Protective actions to prevent or reduce radiation exposure in the case of a radiation emergency situation depend on the type of emergency and may include: taking shelter; evacuation or even permanent relocation from an affected area; restriction of consumption of contaminated food or water; administration of iodine thyroid blocking (in the case of radioactive iodine release); monitoring and measuring radiation in affected people and the environment; securing radioactive sources and cleaning up affected areas; as well as providing information, risk communication, psychological support, medical care and long-term follow-up to those in need (IAEA, 2021).

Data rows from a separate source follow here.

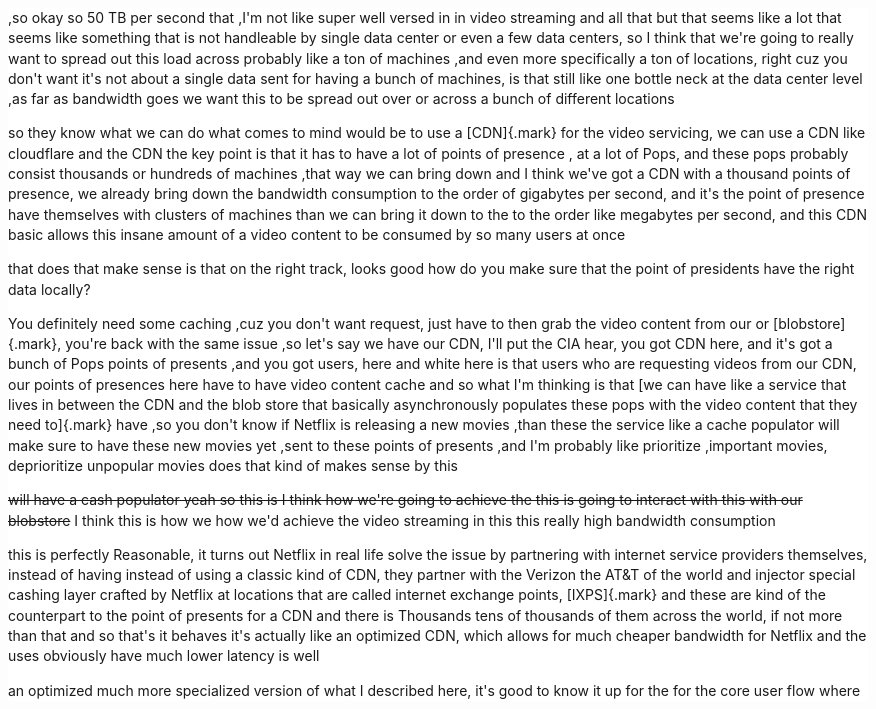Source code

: ,so okay so 50 TB per second that ,I'm not like super well versed in in video streaming and all that but that seems like a lot that seems like something that is not handleable by single data center or even a few data centers, so I think that we're going to really want to spread out this load across probably like a ton of machines ,and even more specifically a ton of locations, right cuz you don't want it's not about a single data sent for having a bunch of machines, is that still like one bottle neck at the data center level ,as far as bandwidth goes we want this to be spread out over or across a bunch of different locations



so they know what we can do what comes to mind would be to use a [CDN]{.mark} for the video servicing, we can use a CDN like cloudflare and the CDN the key point is that it has to have a lot of points of presence , at a lot of Pops, and these pops probably consist thousands or hundreds of machines ,that way we can bring down and I think we've got a CDN with a thousand points of presence, we already bring down the bandwidth consumption to the order of gigabytes per second, and it's the point of presence have themselves with clusters of machines than we can bring it down to the to the order like megabytes per second, and this CDN basic allows this insane amount of a video content to be consumed by so many users at once



that does that make sense is that on the right track, looks good how do you make sure that the point of presidents have the right data locally?



You definitely need some caching ,cuz you don't want request, just have to then grab the video content from our or [blobstore]{.mark}, you're back with the same issue ,so let's say we have our CDN, I'll put the CIA hear, you got CDN here, and it's got a bunch of Pops points of presents ,and you got users, here and white here is that users who are requesting videos from our CDN, our points of presences here have to have video content cache and so what I'm thinking is that [we can have like a service that lives in between the CDN and the blob store that basically asynchronously populates these pops with the video content that they need to]{.mark} have ,so you don't know if Netflix is releasing a new movies ,than these the service like a cache populator will make sure to have these new movies yet ,sent to these points of presents ,and I'm probably like prioritize ,important movies, deprioritize unpopular movies does that kind of makes sense by this



~~will have a cash populator yeah so this is I think how we're going to achieve the this is going to interact with this with our blobstore~~ I think this is how we how we'd achieve the video streaming in this this really high bandwidth consumption



this is perfectly Reasonable, it turns out Netflix in real life solve the issue by partnering with internet service providers themselves, instead of having instead of using a classic kind of CDN, they partner with the Verizon the AT&T of the world and injector special cashing layer crafted by Netflix at locations that are called internet exchange points, [IXPS]{.mark} and these are kind of the counterpart to the point of presents for a CDN and there is Thousands tens of thousands of them across the world, if not more than that and so that's it behaves it's actually like an optimized CDN, which allows for much cheaper bandwidth for Netflix and the uses obviously have much lower latency is well



an optimized much more specialized version of what I described here, it's good to know it up for the for the core user flow where

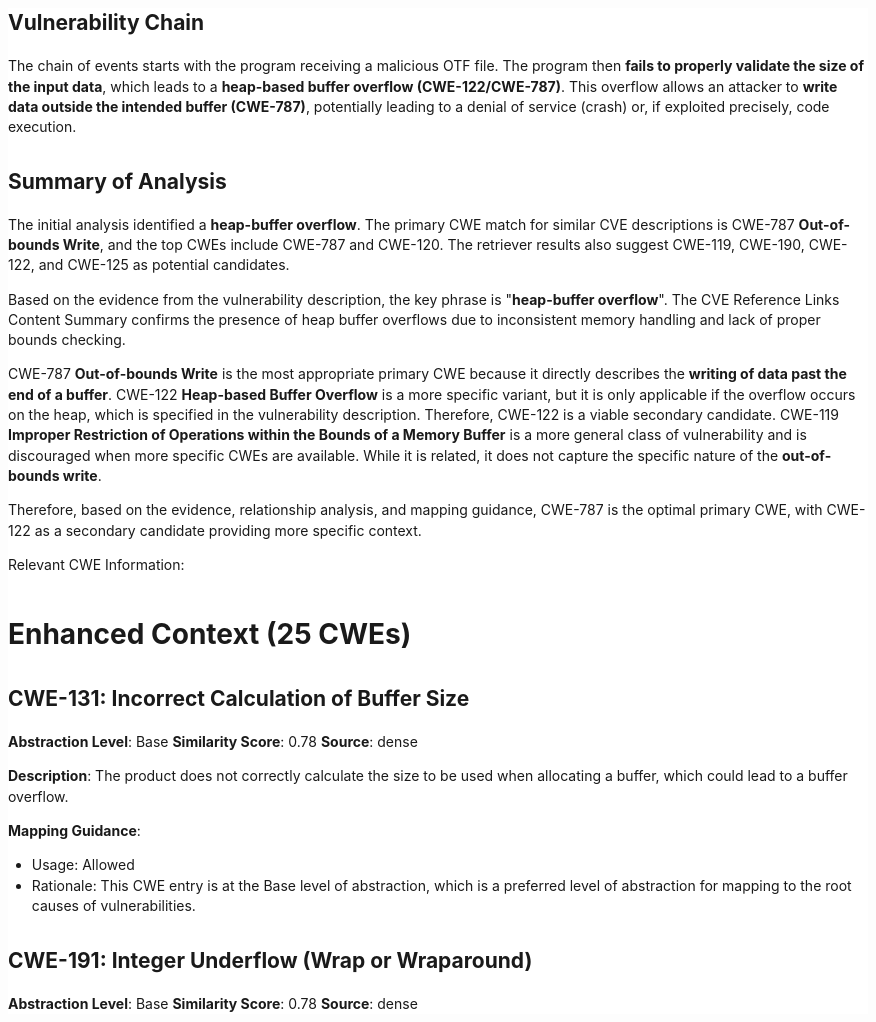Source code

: ## Vulnerability Chain
The chain of events starts with the program receiving a malicious OTF file. The program then **fails to properly validate the size of the input data**, which leads to a **heap-based buffer overflow (CWE-122/CWE-787)**. This overflow allows an attacker to **write data outside the intended buffer (CWE-787)**, potentially leading to a denial of service (crash) or, if exploited precisely, code execution.

## Summary of Analysis
The initial analysis identified a **heap-buffer overflow**. The primary CWE match for similar CVE descriptions is CWE-787 **Out-of-bounds Write**, and the top CWEs include CWE-787 and CWE-120. The retriever results also suggest CWE-119, CWE-190, CWE-122, and CWE-125 as potential candidates.

Based on the evidence from the vulnerability description, the key phrase is "**heap-buffer overflow**". The CVE Reference Links Content Summary confirms the presence of heap buffer overflows due to inconsistent memory handling and lack of proper bounds checking.

CWE-787 **Out-of-bounds Write** is the most appropriate primary CWE because it directly describes the **writing of data past the end of a buffer**.
CWE-122 **Heap-based Buffer Overflow** is a more specific variant, but it is only applicable if the overflow occurs on the heap, which is specified in the vulnerability description. Therefore, CWE-122 is a viable secondary candidate.
CWE-119 **Improper Restriction of Operations within the Bounds of a Memory Buffer** is a more general class of vulnerability and is discouraged when more specific CWEs are available. While it is related, it does not capture the specific nature of the **out-of-bounds write**.

Therefore, based on the evidence, relationship analysis, and mapping guidance, CWE-787 is the optimal primary CWE, with CWE-122 as a secondary candidate providing more specific context.

Relevant CWE Information:

# Enhanced Context (25 CWEs)

## CWE-131: Incorrect Calculation of Buffer Size
**Abstraction Level**: Base
**Similarity Score**: 0.78
**Source**: dense

**Description**:
The product does not correctly calculate the size to be used when allocating a buffer, which could lead to a buffer overflow.

**Mapping Guidance**:
- Usage: Allowed
- Rationale: This CWE entry is at the Base level of abstraction, which is a preferred level of abstraction for mapping to the root causes of vulnerabilities.

## CWE-191: Integer Underflow (Wrap or Wraparound)
**Abstraction Level**: Base
**Similarity Score**: 0.78
**Source**: dense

Other risk management measures include (IAEA, 2021):
- Safe siting, design and construction of nuclear power plants as well as controls and back up measures for their safe operation and radioactive waste management and isolation from the geoenvironment.
- Controls, equipment and training to protect personnel working with radioactive sources.
- Security measures to control access to supply and use of radiation sources.
- Facility, local and national multisectoral radiation emergency response plans for a range of scenarios from low-level exposure to a significant release of radioactivity.
- Effective risk communication which is essential to the public and emergency responders.
References
IAEA, no date. International Nuclear and Radiological Event Scale (INES). International Atomic Energy Agency (IAEA). Accessed 20 December 2019.
IAEA, 2018. IAEA Safety Glossary: Terminology used in Nuclear Safety and Radiation Protection, 2018 edition. International Atomic Energy Agency (IAEA). Accessed 15 November 2019.
IAEA, 2021. Radiation in everyday life. International Atomic Energy Agency (IAEA). Accessed 20 December 2019.
United Nations Treaty Collection, 1986. Convention on Early Notification of a Nuclear Accident. Accessed 20 December 2019.
United Nations Treaty Collection, 1987. Convention on Assistance in the Case of a Nuclear Accident or Radiological Emergency. Accessed 20 December 2019.